SOURCE RECORDS
+-------+

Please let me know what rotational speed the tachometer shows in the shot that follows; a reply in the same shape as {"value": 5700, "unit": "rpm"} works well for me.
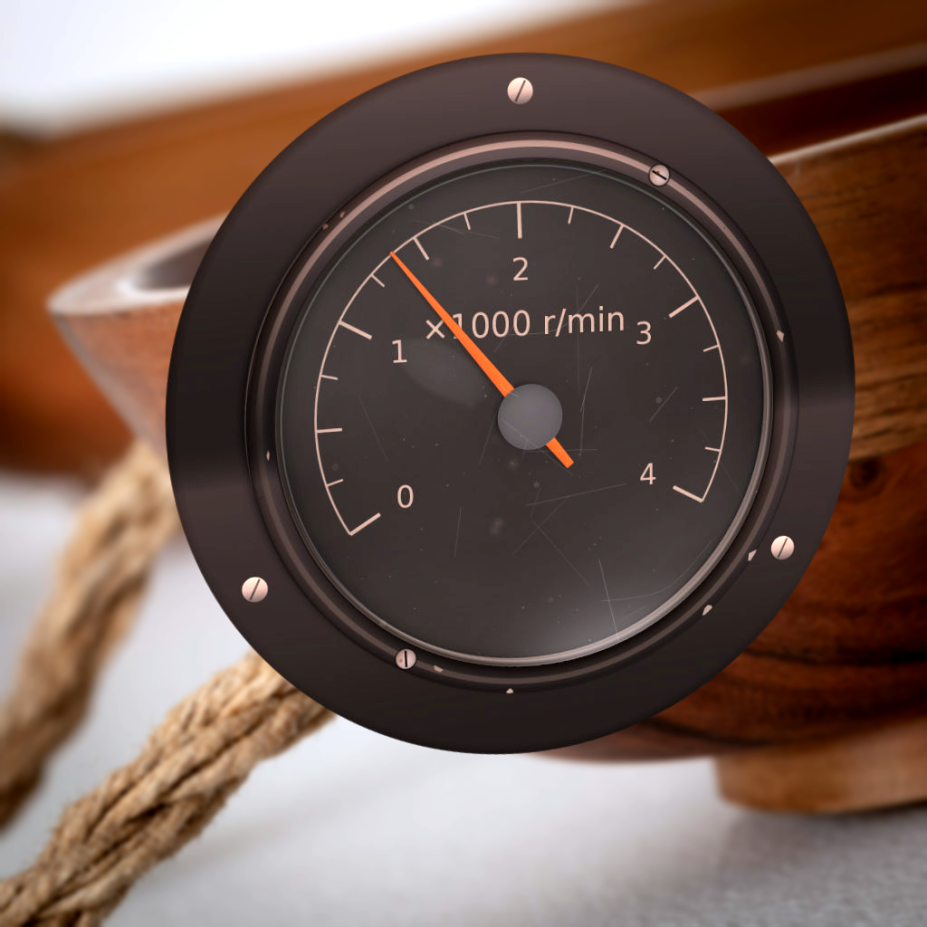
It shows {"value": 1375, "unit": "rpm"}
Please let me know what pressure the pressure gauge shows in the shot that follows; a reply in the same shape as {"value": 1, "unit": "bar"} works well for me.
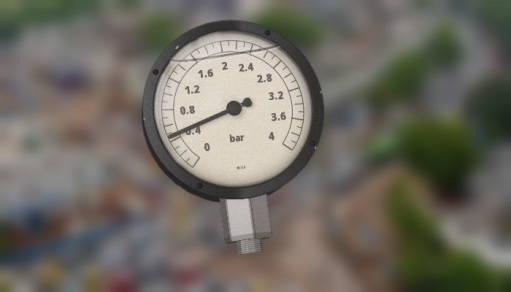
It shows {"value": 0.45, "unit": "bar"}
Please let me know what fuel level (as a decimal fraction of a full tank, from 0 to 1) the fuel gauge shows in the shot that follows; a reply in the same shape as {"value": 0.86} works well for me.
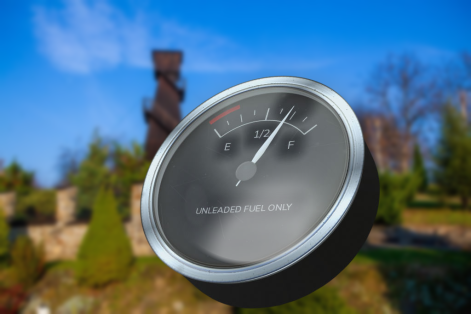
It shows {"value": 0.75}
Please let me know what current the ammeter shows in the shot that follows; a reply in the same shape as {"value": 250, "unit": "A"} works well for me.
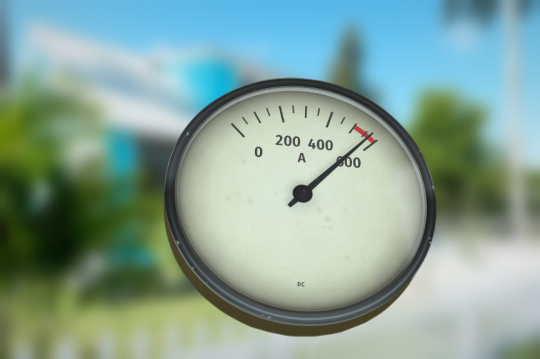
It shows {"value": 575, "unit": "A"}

+-------+

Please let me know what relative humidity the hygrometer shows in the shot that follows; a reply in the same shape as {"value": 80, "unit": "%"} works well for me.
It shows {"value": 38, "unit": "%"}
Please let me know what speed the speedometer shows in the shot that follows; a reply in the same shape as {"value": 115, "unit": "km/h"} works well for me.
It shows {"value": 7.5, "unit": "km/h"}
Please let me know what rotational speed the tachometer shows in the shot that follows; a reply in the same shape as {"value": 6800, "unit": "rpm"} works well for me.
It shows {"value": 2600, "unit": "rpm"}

+-------+

WORK TO COMPLETE
Please pull out each line of the data above that contains the word "know".

RESPONSE BOX
Please let me know what rotational speed the tachometer shows in the shot that follows; a reply in the same shape as {"value": 5700, "unit": "rpm"} works well for me.
Please let me know what pressure the pressure gauge shows in the shot that follows; a reply in the same shape as {"value": 1, "unit": "bar"} works well for me.
Please let me know what fuel level (as a decimal fraction of a full tank, from 0 to 1) the fuel gauge shows in the shot that follows; a reply in the same shape as {"value": 0.86} works well for me.
Please let me know what current the ammeter shows in the shot that follows; a reply in the same shape as {"value": 250, "unit": "A"} works well for me.
Please let me know what relative humidity the hygrometer shows in the shot that follows; a reply in the same shape as {"value": 80, "unit": "%"} works well for me.
Please let me know what speed the speedometer shows in the shot that follows; a reply in the same shape as {"value": 115, "unit": "km/h"} works well for me.
Please let me know what rotational speed the tachometer shows in the shot that follows; a reply in the same shape as {"value": 6800, "unit": "rpm"} works well for me.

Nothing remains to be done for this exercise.